**Task instructions**
Each line of the material should be output exactly as shown.
..........
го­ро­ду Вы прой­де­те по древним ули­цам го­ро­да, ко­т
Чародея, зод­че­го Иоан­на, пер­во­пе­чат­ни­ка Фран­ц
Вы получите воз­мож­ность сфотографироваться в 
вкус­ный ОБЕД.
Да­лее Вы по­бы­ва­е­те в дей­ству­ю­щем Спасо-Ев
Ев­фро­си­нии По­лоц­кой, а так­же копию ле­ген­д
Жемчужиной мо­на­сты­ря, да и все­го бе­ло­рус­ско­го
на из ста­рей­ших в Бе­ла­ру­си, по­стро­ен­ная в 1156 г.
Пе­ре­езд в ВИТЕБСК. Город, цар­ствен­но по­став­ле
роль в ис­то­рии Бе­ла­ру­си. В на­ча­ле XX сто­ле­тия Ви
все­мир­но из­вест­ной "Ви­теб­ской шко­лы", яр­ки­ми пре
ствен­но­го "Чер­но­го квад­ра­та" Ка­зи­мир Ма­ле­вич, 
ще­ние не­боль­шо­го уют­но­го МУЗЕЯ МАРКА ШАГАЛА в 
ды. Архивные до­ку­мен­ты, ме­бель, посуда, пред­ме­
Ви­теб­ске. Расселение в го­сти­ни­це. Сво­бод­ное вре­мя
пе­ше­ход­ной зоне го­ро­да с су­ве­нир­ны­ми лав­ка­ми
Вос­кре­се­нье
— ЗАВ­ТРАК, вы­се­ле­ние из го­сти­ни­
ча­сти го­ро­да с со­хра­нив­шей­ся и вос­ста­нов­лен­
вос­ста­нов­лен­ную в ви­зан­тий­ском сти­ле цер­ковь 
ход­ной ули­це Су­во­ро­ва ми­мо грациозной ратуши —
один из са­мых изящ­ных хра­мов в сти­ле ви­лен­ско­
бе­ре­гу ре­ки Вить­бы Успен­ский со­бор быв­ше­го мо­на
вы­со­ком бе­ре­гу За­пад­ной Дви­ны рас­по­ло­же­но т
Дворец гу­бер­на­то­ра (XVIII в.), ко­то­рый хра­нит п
..........
**Answer space**
го­ро­ду Вы прой­де­те по древним ули­цам го­ро­да, ко­т
Чародея, зод­че­го Иоан­на, пер­во­пе­чат­ни­ка Фран­ц
Вы получите воз­мож­ность сфотографироваться в 
вкус­ный ОБЕД.
Да­лее Вы по­бы­ва­е­те в дей­ству­ю­щем Спасо-Ев
Ев­фро­си­нии По­лоц­кой, а так­же копию ле­ген­д
Жемчужиной мо­на­сты­ря, да и все­го бе­ло­рус­ско­го
на из ста­рей­ших в Бе­ла­ру­си, по­стро­ен­ная в 1156 г.
Пе­ре­езд в ВИТЕБСК. Город, цар­ствен­но по­став­ле
роль в ис­то­рии Бе­ла­ру­си. В на­ча­ле XX сто­ле­тия Ви
все­мир­но из­вест­ной "Ви­теб­ской шко­лы", яр­ки­ми пре
ствен­но­го "Чер­но­го квад­ра­та" Ка­зи­мир Ма­ле­вич, 
ще­ние не­боль­шо­го уют­но­го МУЗЕЯ МАРКА ШАГАЛА в 
ды. Архивные до­ку­мен­ты, ме­бель, посуда, пред­ме­
Ви­теб­ске. Расселение в го­сти­ни­це. Сво­бод­ное вре­мя
пе­ше­ход­ной зоне го­ро­да с су­ве­нир­ны­ми лав­ка­ми
Вос­кре­се­нье
— ЗАВ­ТРАК, вы­се­ле­ние из го­сти­ни­
ча­сти го­ро­да с со­хра­нив­шей­ся и вос­ста­нов­лен­
вос­ста­нов­лен­ную в ви­зан­тий­ском сти­ле цер­ковь 
ход­ной ули­це Су­во­ро­ва ми­мо грациозной ратуши —
один из са­мых изящ­ных хра­мов в сти­ле ви­лен­ско­
бе­ре­гу ре­ки Вить­бы Успен­ский со­бор быв­ше­го мо­на
вы­со­ком бе­ре­гу За­пад­ной Дви­ны рас­по­ло­же­но т
Дворец гу­бер­на­то­ра (XVIII в.), ко­то­рый хра­нит п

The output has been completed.